#### Excerpt ####
For decades, the Gulf Cooperation Council (GCC) has been a major investment hub for companies seeking access to Asia, Europe, and Africa. “The smart money is going into the GCC,” Mohamed Yakout, senior analyst at Scope Markets, a trading solutions provider, said in November. “The Gulf is becoming one of the world’s most compelling investment theaters.”
However, the ongoing Middle East conflict that began in February is changing that perception, especially after Iran blocked nearly all freight through the Hormuz Strait, which handles 20% of the world’s oil exports and most of the GCC’s imports, including food and water.
One alternative for investors still seeking a presence in the region is Egypt’s Red Sea coast, Sinai, and Eastern Desert. For one, Egypt is distancing itself from the war and maintaining a stable business environment. Additionally, the country is actively promoting investment in the Red Sea by introducing general and region-specific FDI incentive packages, as well as government-led flagship national projects.
Incentivizing investments
According to research by AmCham Egypt, “Incentives are broadly categorized as general, financial, non-financial and sector-based … including reductions and/or exemptions of taxes, customs duties and administrative fees; expedited project approvals; and relaxed import and export requirements.”
One example is the Golden License for Egypt-based companies operating in renewable energy, oil and gas, public utilities, infrastructure, ports, roads and transportation, ICT, tourism, and certain types of manufacturing and real estate projects.
“This one-stop license encompasses construction licenses, real estate allocation and investment incentives, allowing companies to establish, operate, and manage projects without additional interaction with separate state agencies,” noted AmCham Egypt’s research.
Another perk is that companies can apply to have plot projects classified as a private free economic zone or enter a government-sponsored public free economic zone to access additional incentives, simpler bureaucracy, and sole regulation by the General Authority for Investment and Free Zones.
#### Material shown ####
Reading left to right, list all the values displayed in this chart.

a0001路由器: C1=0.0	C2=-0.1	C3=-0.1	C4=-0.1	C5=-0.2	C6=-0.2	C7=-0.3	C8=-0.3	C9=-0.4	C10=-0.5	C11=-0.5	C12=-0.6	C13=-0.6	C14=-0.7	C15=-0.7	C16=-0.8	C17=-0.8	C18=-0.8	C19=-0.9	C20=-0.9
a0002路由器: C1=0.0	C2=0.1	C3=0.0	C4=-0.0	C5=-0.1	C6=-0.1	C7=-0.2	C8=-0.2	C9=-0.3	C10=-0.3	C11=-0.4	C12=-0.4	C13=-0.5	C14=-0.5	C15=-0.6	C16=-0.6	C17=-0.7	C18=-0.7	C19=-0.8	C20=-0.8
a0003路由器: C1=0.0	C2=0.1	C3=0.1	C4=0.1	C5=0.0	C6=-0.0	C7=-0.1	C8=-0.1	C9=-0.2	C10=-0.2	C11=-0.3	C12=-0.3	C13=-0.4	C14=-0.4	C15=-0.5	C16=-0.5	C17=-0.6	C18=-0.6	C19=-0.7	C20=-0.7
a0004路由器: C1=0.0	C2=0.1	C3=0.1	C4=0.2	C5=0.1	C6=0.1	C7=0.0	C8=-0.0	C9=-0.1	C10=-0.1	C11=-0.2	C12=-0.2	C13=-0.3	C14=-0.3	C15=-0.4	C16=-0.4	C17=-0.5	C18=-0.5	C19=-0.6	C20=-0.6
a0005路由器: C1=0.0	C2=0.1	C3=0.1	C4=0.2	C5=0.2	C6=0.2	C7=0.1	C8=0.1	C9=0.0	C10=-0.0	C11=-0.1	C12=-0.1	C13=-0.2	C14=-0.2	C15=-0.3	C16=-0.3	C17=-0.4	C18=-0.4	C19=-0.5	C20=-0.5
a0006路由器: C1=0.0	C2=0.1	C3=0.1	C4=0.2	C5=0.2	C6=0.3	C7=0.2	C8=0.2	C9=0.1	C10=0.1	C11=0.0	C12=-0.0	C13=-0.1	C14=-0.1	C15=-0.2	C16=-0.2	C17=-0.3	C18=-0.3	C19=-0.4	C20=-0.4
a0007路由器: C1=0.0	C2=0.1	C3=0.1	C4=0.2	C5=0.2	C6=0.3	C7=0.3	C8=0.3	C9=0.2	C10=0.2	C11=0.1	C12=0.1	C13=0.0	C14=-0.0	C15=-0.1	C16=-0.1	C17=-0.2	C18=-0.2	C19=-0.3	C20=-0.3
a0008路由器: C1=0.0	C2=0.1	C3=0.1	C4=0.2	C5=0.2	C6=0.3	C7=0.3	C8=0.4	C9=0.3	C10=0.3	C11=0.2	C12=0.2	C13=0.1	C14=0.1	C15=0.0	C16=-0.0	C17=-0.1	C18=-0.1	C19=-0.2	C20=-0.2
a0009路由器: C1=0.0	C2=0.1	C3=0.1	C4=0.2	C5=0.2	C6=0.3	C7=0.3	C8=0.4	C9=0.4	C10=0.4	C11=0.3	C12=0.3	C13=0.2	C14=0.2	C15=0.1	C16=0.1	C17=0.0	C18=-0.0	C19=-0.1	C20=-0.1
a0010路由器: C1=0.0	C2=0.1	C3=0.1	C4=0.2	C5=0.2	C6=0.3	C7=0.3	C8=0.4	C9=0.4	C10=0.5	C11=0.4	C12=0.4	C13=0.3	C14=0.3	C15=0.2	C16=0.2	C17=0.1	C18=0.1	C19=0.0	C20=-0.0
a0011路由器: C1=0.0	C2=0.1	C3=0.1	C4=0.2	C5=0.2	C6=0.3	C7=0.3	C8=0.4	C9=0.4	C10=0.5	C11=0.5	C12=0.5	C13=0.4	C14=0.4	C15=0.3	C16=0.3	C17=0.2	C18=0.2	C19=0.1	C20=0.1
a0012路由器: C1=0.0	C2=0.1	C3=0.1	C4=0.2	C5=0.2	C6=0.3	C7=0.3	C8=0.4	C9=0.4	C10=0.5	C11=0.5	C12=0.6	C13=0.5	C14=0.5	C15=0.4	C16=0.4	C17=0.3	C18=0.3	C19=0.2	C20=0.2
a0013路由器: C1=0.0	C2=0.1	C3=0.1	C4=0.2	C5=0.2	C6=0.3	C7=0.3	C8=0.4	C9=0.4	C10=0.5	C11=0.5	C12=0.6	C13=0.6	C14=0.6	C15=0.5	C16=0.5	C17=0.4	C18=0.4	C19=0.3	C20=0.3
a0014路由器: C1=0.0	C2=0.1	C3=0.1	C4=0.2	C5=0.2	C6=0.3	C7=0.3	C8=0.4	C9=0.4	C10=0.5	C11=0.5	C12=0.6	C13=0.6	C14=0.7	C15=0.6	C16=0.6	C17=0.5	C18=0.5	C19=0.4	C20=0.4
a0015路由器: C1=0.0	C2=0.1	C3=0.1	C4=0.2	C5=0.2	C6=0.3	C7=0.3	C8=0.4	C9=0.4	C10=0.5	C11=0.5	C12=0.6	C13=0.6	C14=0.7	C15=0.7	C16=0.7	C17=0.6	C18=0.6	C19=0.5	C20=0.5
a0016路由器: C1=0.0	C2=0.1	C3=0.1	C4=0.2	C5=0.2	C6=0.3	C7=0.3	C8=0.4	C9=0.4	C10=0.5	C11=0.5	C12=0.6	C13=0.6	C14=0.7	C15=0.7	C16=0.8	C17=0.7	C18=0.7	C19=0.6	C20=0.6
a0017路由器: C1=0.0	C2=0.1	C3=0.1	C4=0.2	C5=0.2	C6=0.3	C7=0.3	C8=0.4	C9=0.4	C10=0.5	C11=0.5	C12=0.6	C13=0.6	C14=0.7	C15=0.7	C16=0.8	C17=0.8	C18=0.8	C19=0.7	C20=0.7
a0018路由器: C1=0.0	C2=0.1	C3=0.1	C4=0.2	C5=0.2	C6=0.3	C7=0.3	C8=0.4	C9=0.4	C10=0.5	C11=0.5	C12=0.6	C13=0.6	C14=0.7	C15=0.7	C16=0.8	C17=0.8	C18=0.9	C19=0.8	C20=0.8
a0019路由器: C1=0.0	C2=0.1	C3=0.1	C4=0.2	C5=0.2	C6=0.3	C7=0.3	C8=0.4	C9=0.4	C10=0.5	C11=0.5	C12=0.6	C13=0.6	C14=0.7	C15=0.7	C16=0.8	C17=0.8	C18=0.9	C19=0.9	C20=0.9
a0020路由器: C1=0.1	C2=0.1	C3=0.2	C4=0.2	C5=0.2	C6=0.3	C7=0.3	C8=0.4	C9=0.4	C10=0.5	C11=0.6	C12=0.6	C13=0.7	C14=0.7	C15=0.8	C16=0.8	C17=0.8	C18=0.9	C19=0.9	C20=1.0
####
§ **Instruction 1**
Condense the paragraph of the investment article that begins "One alternative for investors" into a short bulleted list, keeping its main facts.
§ **Instruction 2**
Echo the stretch of the investment article from "Incentivizing investments" through "real estate projects.".
The items are separate material, unrelated to the investment article.

§ **Your solution 1**
- Egypt's Red Sea coast, Sinai, and Eastern Desert offer an alternative for investors still seeking a presence in the region.
- Egypt is distancing itself from the war and keeping its business environment stable.
- It is promoting Red Sea investment through general and region-specific FDI incentive packages and government-led flagship national projects.

§ **Your solution 2**
Incentivizing investments
According to research by AmCham Egypt, “Incentives are broadly categorized as general, financial, non-financial and sector-based … including reductions and/or exemptions of taxes, customs duties and administrative fees; expedited project approvals; and relaxed import and export requirements.”
One example is the Golden License for Egypt-based companies operating in renewable energy, oil and gas, public utilities, infrastructure, ports, roads and transportation, ICT, tourism, and certain types of manufacturing and real estate projects.